Anggap saja kita menderita korona. Demikian pernyataan seseorang di salah satu stasiun TV Filipina. Dia mengatakan bahwa kita mengenakan masker dan mengikuti aturan seolah-olah kita sementara menderita Covid-19. Menganggap diri sebagai pasien korona, walau sebenarnya tidak ada.
Memosisikan diri seolah-olah sebagai pasien korona, mau tidak mau mesti mengenakan masker dan mengikuti aturan medis. Pada saat kita mengenakan masker, pada saat itu pula kita melindungi orang lain. Pada saat kita mengikuti aturan medis, pada saat itu pula kita menjaga diri sendiri dan tidak membiarkan orang lain dari keterjangkitan virus korona.
Pada satu sisi, apa yang disampaikan itu mempunyai poin positif. Dalam mana, kita mungkin perlu menempatkan posisi diri kita sebagai salah seorang yang menderita korona. Mungkin dengan ini, tingkat kesadaran pada bahaya dari penyakit korona bisa meningkat. Kita memberikan perhatian pada diri kita sendiri, sembari berupaya melindungi orang lain.
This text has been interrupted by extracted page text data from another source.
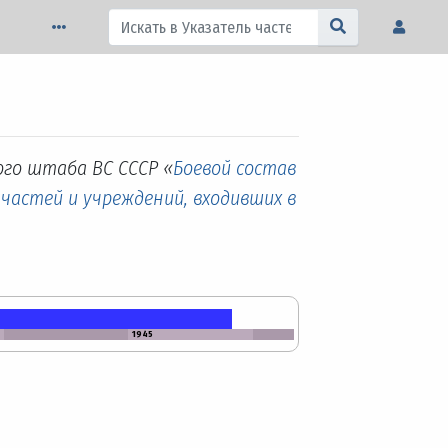
ого штаба ВС СССР «
Боевой состав
 частей и учреждений, входивших в
1945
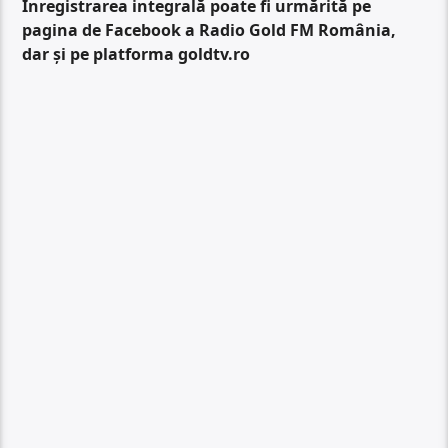
Înregistrarea integrală poate fi urmărită pe
pagina de Facebook a Radio Gold FM România,
dar și pe platforma goldtv.ro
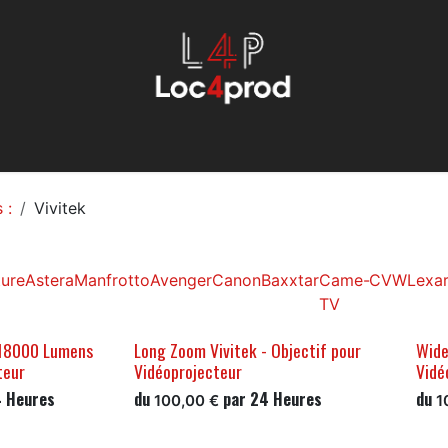
Éclairage
Machinerie
Évenemmentiel
Son
Services
 :
Vivitek
ure
Astera
Manfrotto
Avenger
Canon
Baxxtar
Came-
CVW
Lexa
TV
P18000 Lumens
Long Zoom Vivitek - Objectif pour
Wide
teur
Vidéoprojecteur
Vidé
4
Heures
du
par
24
Heures
du
100,00
€
1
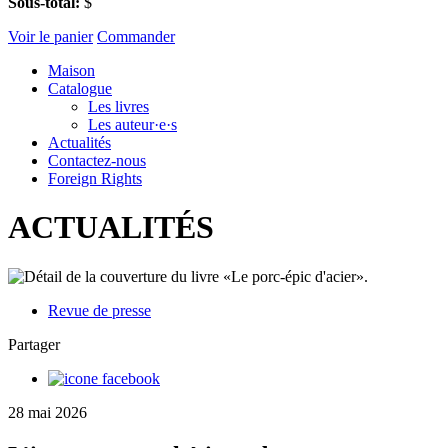
Sous-total:
$
Voir le panier
Commander
Maison
Catalogue
Les livres
Les auteur·e·s
Actualités
Contactez-nous
Foreign Rights
ACTUALITÉS
Revue de presse
Partager
28 mai 2026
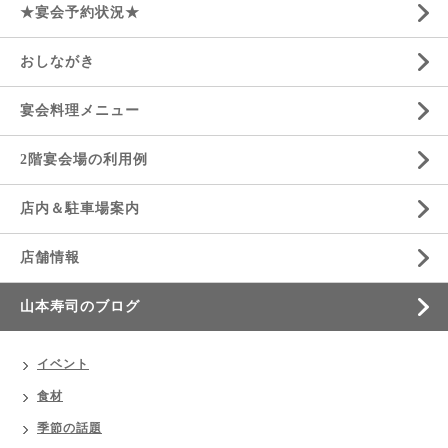
★宴会予約状況★
おしながき
宴会料理メニュー
2階宴会場の利用例
店内＆駐車場案内
店舗情報
山本寿司のブログ
イベント
食材
季節の話題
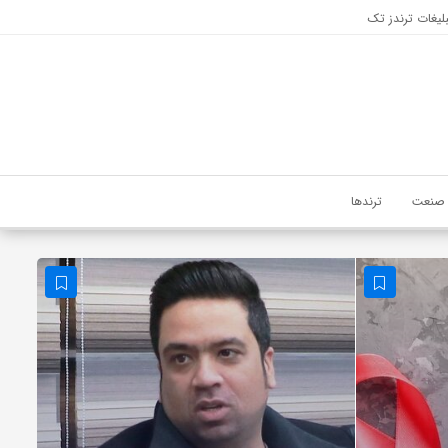
لیغات ترندز تک
صنعت
ترندها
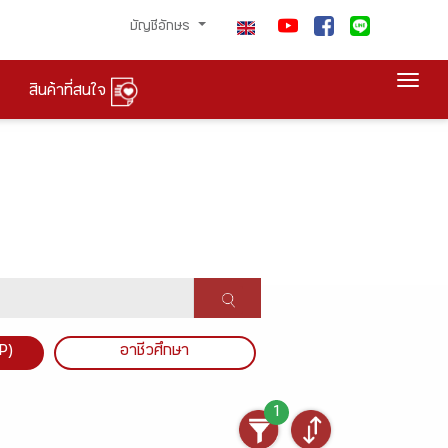
บัญชีอักษร
Togg
สินค้าที่สนใจ
P)
อาชีวศึกษา
1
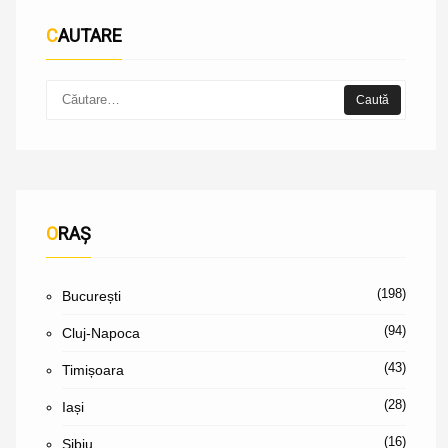
CAUTARE
ORAȘ
(198)
București
(94)
Cluj-Napoca
(43)
Timișoara
(28)
Iași
(16)
Sibiu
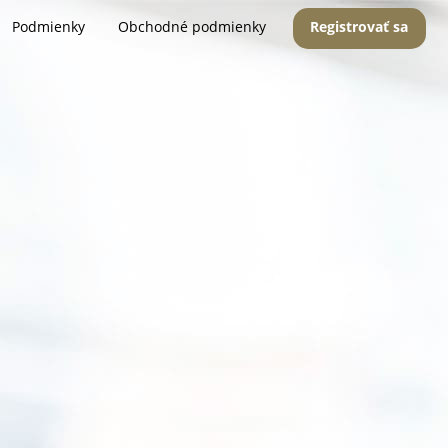
Podmienky
Obchodné podmienky
Registrovať sa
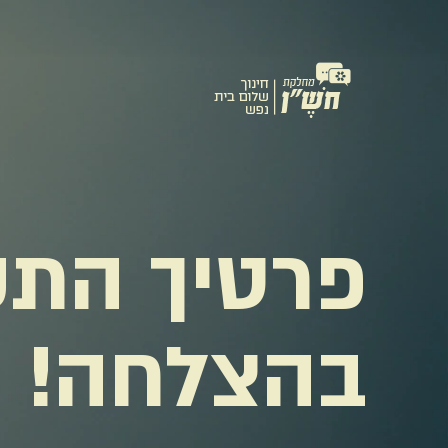
פרטיך התק
בהצלחה!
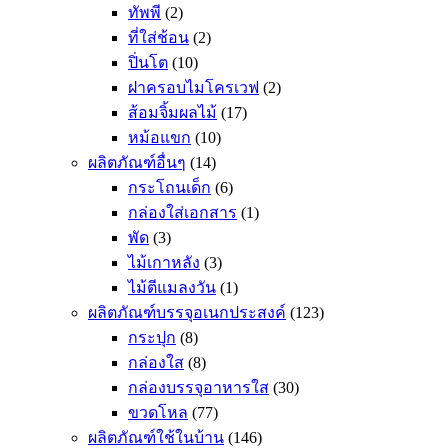
ทัพพี
(2)
ที่ใส่ช้อน
(2)
ปิ่นโต
(10)
ฝาครอบไมโครเวฟ
(2)
ส้อมจิ้มผลไม้
(17)
หม้อแขก
(10)
ผลิตภัณฑ์อื่นๆ
(14)
กระโถนเด็ก
(6)
กล่องใส่เอกสาร
(1)
พัด
(3)
ไม้เกาหลัง
(3)
ไม้ตีแมลงวัน
(1)
ผลิตภัณฑ์บรรจุอเนกประสงค์
(123)
กระปุก
(8)
กล่องใส
(8)
กล่องบรรจุอาหารใส
(30)
ขวดโหล
(77)
ผลิตภัณฑ์ใช้ในบ้าน
(146)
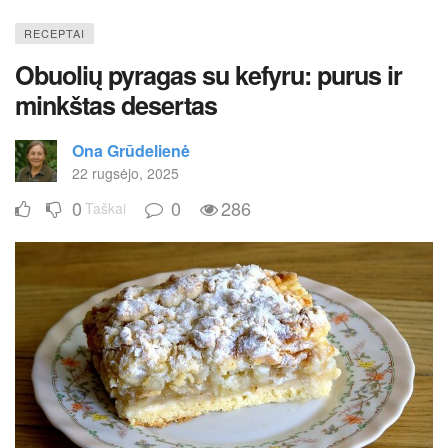
RECEPTAI
Obuolių pyragas su kefyru: purus ir
minkštas desertas
Ona Grūdelienė
22 rugsėjo, 2025
0
0
286
Taškai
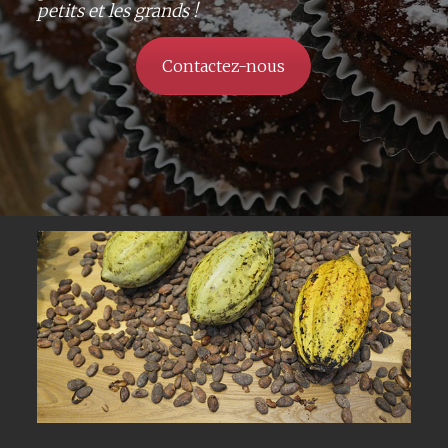
petits et les grands !
Contactez-nous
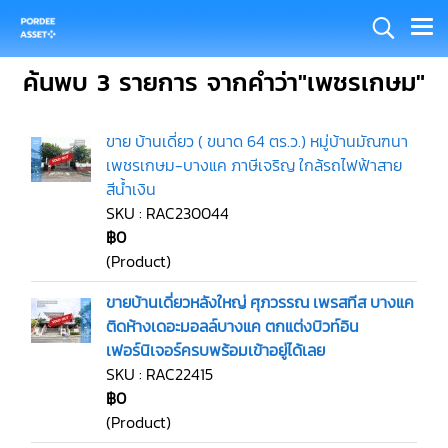
ค้นพบ 3 รายการ จากคำว่า"เพชรเกษม"
ขาย บ้านเดี่ยว ( ขนาด 64 ตร.ว.) หมู่บ้านมัณฑนา
เพชรเกษม-บางแค ภาษีเจริญ ใกล้รถไฟฟ้าสาย
สีน้ำเงิน
SKU : RAC230044
฿0
(Product)
ขายบ้านเดี่ยวหลังใหญ่ ศุภวรรณ เพรสทีส บางแค
ติดห้างเดอะมอลล์บางแค ตกแต่งบิวท์อิน
เฟอร์นิเจอร์ครบพร้อมเข้าอยู่ได้เลย
SKU : RAC22415
฿0
(Product)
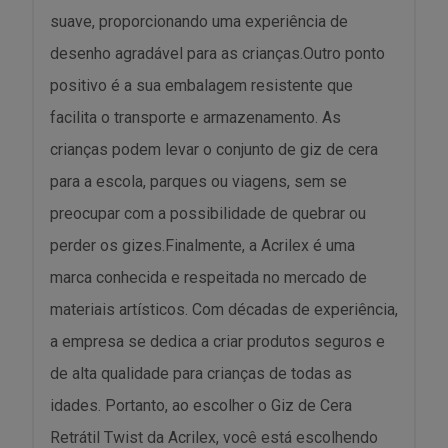
suave, proporcionando uma experiência de
desenho agradável para as crianças.Outro ponto
positivo é a sua embalagem resistente que
facilita o transporte e armazenamento. As
crianças podem levar o conjunto de giz de cera
para a escola, parques ou viagens, sem se
preocupar com a possibilidade de quebrar ou
perder os gizes.Finalmente, a Acrilex é uma
marca conhecida e respeitada no mercado de
materiais artísticos. Com décadas de experiência,
a empresa se dedica a criar produtos seguros e
de alta qualidade para crianças de todas as
idades. Portanto, ao escolher o Giz de Cera
Retrátil Twist da Acrilex, você está escolhendo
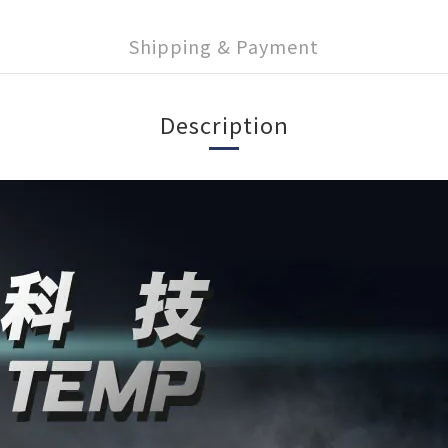
Shipping & Payment
Description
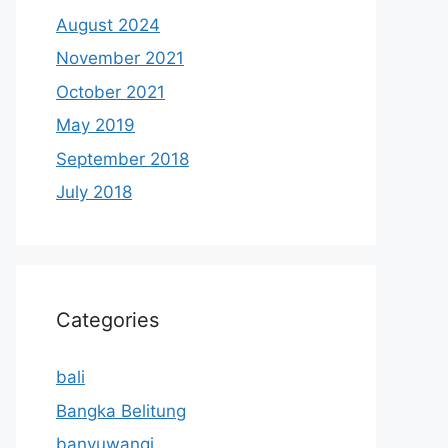
August 2024
November 2021
October 2021
May 2019
September 2018
July 2018
Categories
bali
Bangka Belitung
banyuwangi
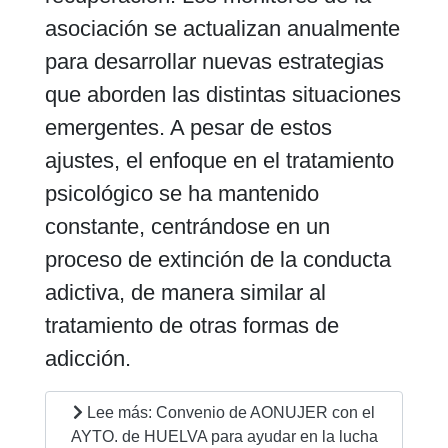
asociación se actualizan anualmente
para desarrollar nuevas estrategias
que aborden las distintas situaciones
emergentes. A pesar de estos
ajustes, el enfoque en el tratamiento
psicológico se ha mantenido
constante, centrándose en un
proceso de extinción de la conducta
adictiva, de manera similar al
tratamiento de otras formas de
adicción.
Lee más: Convenio de AONUJER con el
AYTO. de HUELVA para ayudar en la lucha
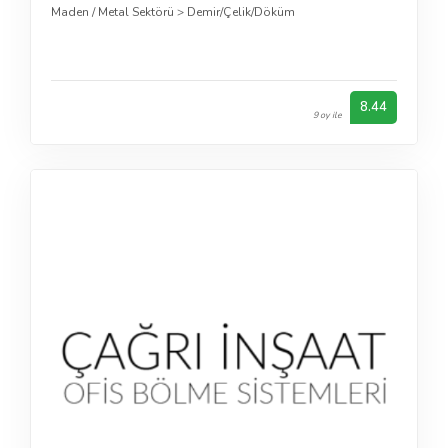
Maden / Metal Sektörü
>
Demir/Çelik/Döküm
8.44
9 oy ile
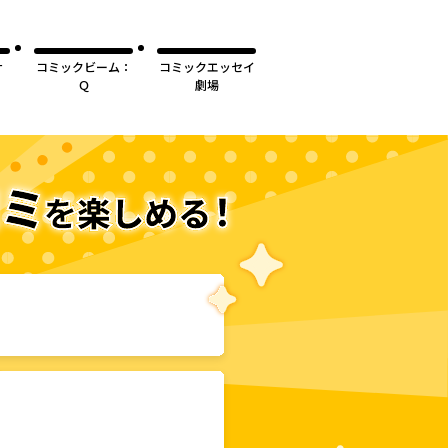
ナ
コミックビーム：
コミックエッセイ
Ｑ
劇場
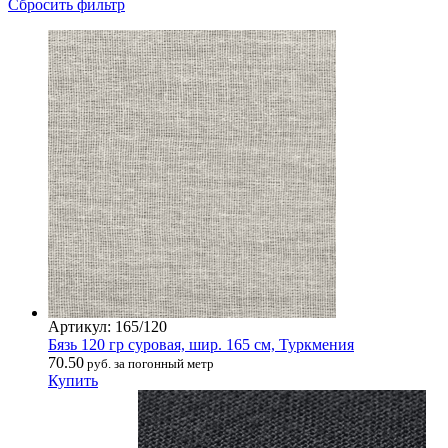
Сбросить фильтр
Артикул: 165/120
Бязь 120 гр суровая, шир. 165 см, Туркмения
70.50
руб. за погонный метр
Купить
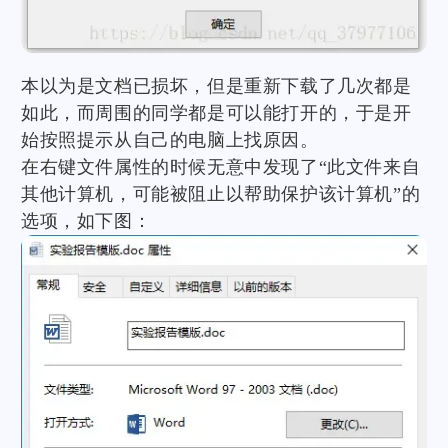
本以为是文档已损坏，但是重新下载了几次都是
如此，而周围的同学都是可以能打开的，于是开
始按照提示从自己的电脑上找原因。
在右键文件属性的时候无意中发现了“此文件来自
其他计算机，可能被阻止以帮助保护该计算机”的
选项，如下图：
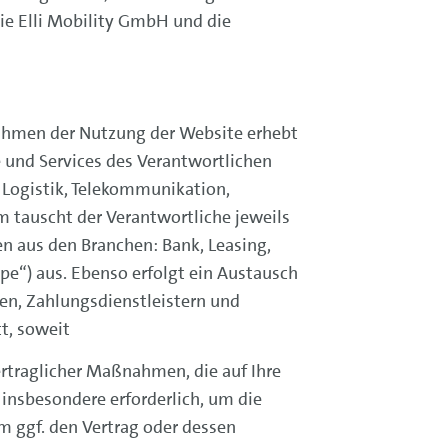
ie Elli Mobility GmbH und die
 Rahmen der Nutzung der Website erhebt
te und Services des Verantwortlichen
 Logistik, Telekommunikation,
tauscht der Verantwortliche jeweils
n aus den Branchen: Bank, Leasing,
pe“) aus. Ebenso erfolgt ein Austausch
uten, Zahlungsdienstleistern und
t, soweit
ertraglicher Maßnahmen, die auf Ihre
st insbesondere erforderlich, um die
m ggf. den Vertrag oder dessen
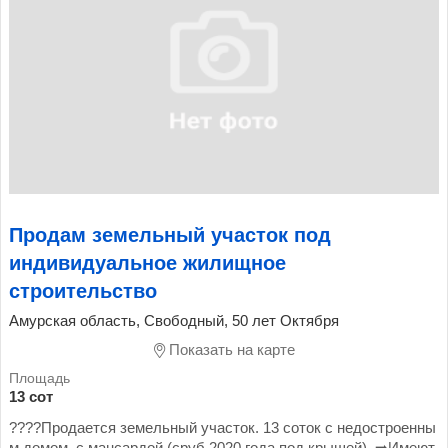
Продам земельный участок под
индивидуальное жилищное
строительство
Амурская область, Свободный, 50 лет Октября
Показать на карте
13 сот
????️Продается земельный участок. 13 соток с недостроенны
Sering kali terjadi orang tidak mau peduli ketika persoalannya masih jauh dari diri. Di saat situasi masih aman, orang cenderung berbuat seenaknya saja. Orang akan merasa menyesal dengan apa yang terjadi saat dia sudah berhadapan dengan persoalan itu.
Pada beberapa hari terakhir ini, kita dihadapkan dengan tagar "Indonesia Terserah." Tagar ini menunjukkan pernyataan sikap tim medis atas apa yang sementara terjadi di tengah masyarakat. Mentalitas yang ditunjukkan oleh sebagian masyarakat seolah tidak memberikan apresiasi pada upaya dan perjuangan yang sementara dilakukan oleh tim medis.
Di banyak rumah sakit di tanah air, banyak tim medis berjuang. Mengorbankan waktu, tenaga, perasaan dan bahkan nyawa mereka demi menangani virus korona.
Sementara itu, pada level masyarakat, ada yang seolah tidak peduli pada situasi yang terjadi. Masih banyak orang keluar rumah dan membanjiri tempat-tempat publik tanpa peduli pada situasi yang terjadi.
Hemat saya, mentalitas ini tidak lepas dari pola pikir. Pola pikir yang menganggap remeh tentang persoalan krisis yang sementara terjadi. Pola pikir yang merasa diri hebat dan kebal dari krisis. Pola pikir yang menilai persoalan krisis sebagai tanggung jawab sebagain orang, dan bukannya tanggung jawab bersama.
Coba kita membangun pola pikir bahwa kita seolah menjadi pasien korona. Pada saat kita memosisikan diri sebagai pasien korona, kita juga mesti mempertimbangkan efek penyakit itu bukan saja untuk diri kita sendiri, tetapi untuk orang lain.
Pada saat itu, barangkali kita mulai peduli pada diri kita sendiri. Tentunya, sebagian besar dari kita cemas menghadapi kematian. Dengan pola pikir seperti ini, kita membangun kesadaran diri. Menjaga kesehatan pribadi sebagai cara menjaga sesama yang lain.
Di balik menyeruak tagar "Indonesia Terserah", kita juga dihadapkan dengan tagar "Jangan mudik dulu." Persoalan mudik di tengah situasi pandemi sudah lama menjadi topik yang didiskusikan. Bahkan bukan pada level diskusi. Presiden sendiri sempat menghimbau masyarakat untuk tidak melakukan mudik selama masa pandemi.